[Records for the task Boundary: Start]

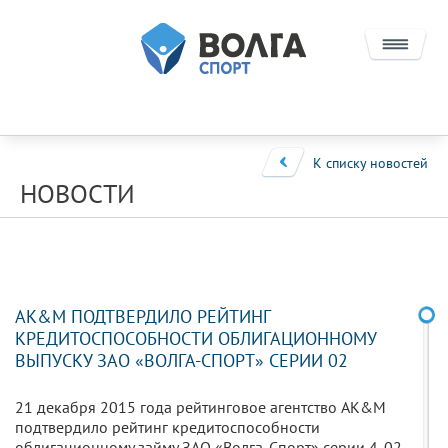
О КОМПАНИИ
ПРОЕКТЫ
К списку новостей
НОВОСТИ
ИНВЕСТОРАМ
СОТРУДНИЧЕСТВО
КОНЦЕССИИ
AK&M ПОДТВЕРДИЛО РЕЙТИНГ
НПФ И ИНФРАСТРУКТУРНЫЕ ПРОЕКТЫ
КРЕДИТОСПОСОБНОСТИ ОБЛИГАЦИОННОМУ
ВЫПУСКУ ЗАО «ВОЛГА-СПОРТ» СЕРИИ 02
КОНТАКТЫ
21 декабря 2015 года рейтинговое агентство AK&M
подтвердило рейтинг кредитоспособности
облигационному займу ЗАО «Волга-Спорт» серии 4-02-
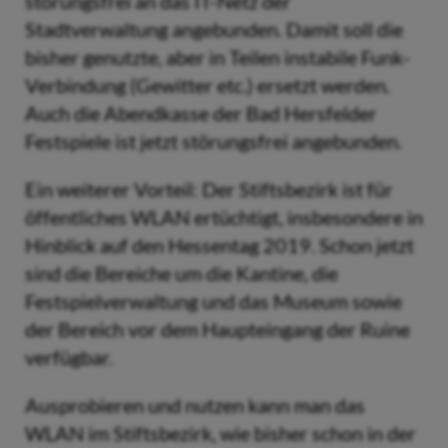
störungsfrei an das IT-Netz der
Stadtverwaltung angebunden. Damit soll die
bisher genutzte, aber in Teilen instabile Funk-
Verbindung (Gewitter etc.) ersetzt werden.
Auch die Abendkasse der Bad Hersfelder
Festspiele ist jetzt störungsfrei angebunden.
Ein weiterer Vorteil: Der Stiftsbezirk ist für
öffentliches WLAN ertüchtigt, insbesondere in
Hinblick auf den Hessentag 2019. Schon jetzt
sind die Bereiche um die Kantine, die
Festspielverwaltung und das Museum sowie
der Bereich vor dem Haupteingang der Ruine
verfügbar.
Ausprobieren und nutzen kann man das
WLAN im Stiftsbezirk, wie bisher schon in der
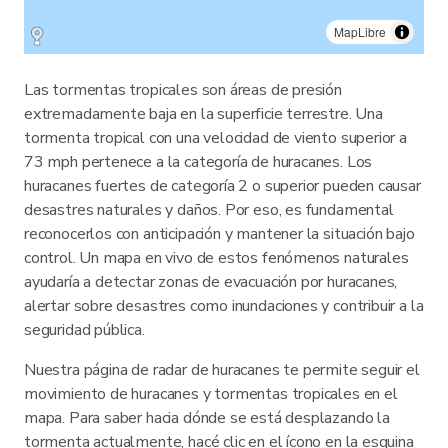
MapLibre
Las tormentas tropicales son áreas de presión
extremadamente baja en la superficie terrestre. Una
tormenta tropical con una velocidad de viento superior a
73 mph pertenece a la categoría de huracanes. Los
huracanes fuertes de categoría 2 o superior pueden causar
desastres naturales y daños. Por eso, es fundamental
reconocerlos con anticipación y mantener la situación bajo
control. Un mapa en vivo de estos fenómenos naturales
ayudaría a detectar zonas de evacuación por huracanes,
alertar sobre desastres como inundaciones y contribuir a la
seguridad pública.
Nuestra página de radar de huracanes te permite seguir el
movimiento de huracanes y tormentas tropicales en el
mapa. Para saber hacia dónde se está desplazando la
tormenta actualmente, hacé clic en el ícono en la esquina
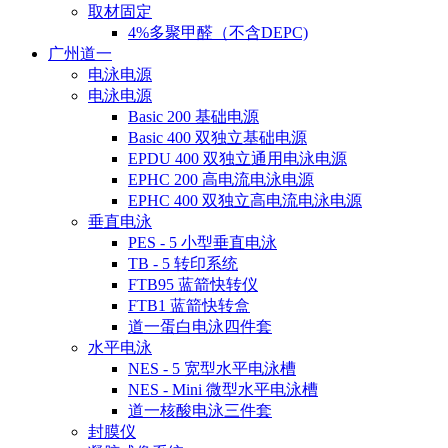
取材固定
4%多聚甲醛（不含DEPC)
广州道一
电泳电源
电泳电源
Basic 200 基础电源
Basic 400 双独立基础电源
EPDU 400 双独立通用电泳电源
EPHC 200 高电流电泳电源
EPHC 400 双独立高电流电泳电源
垂直电泳
PES - 5 小型垂直电泳
TB - 5 转印系统
FTB95 蓝箭快转仪
FTB1 蓝箭快转盒
道一蛋白电泳四件套
水平电泳
NES - 5 宽型水平电泳槽
NES - Mini 微型水平电泳槽
道一核酸电泳三件套
封膜仪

[Records for the task Boundary: End]

### Your assignment
From the records above, give again exactly the lines running from the line with "ayudaría a detectar" to the line with "mapa. Para saber", inclusive.

### Solution for this task
ayudaría a detectar zonas de evacuación por huracanes,
alertar sobre desastres como inundaciones y contribuir a la
seguridad pública.
Nuestra página de radar de huracanes te permite seguir el
movimiento de huracanes y tormentas tropicales en el
mapa. Para saber hacia dónde se está desplazando la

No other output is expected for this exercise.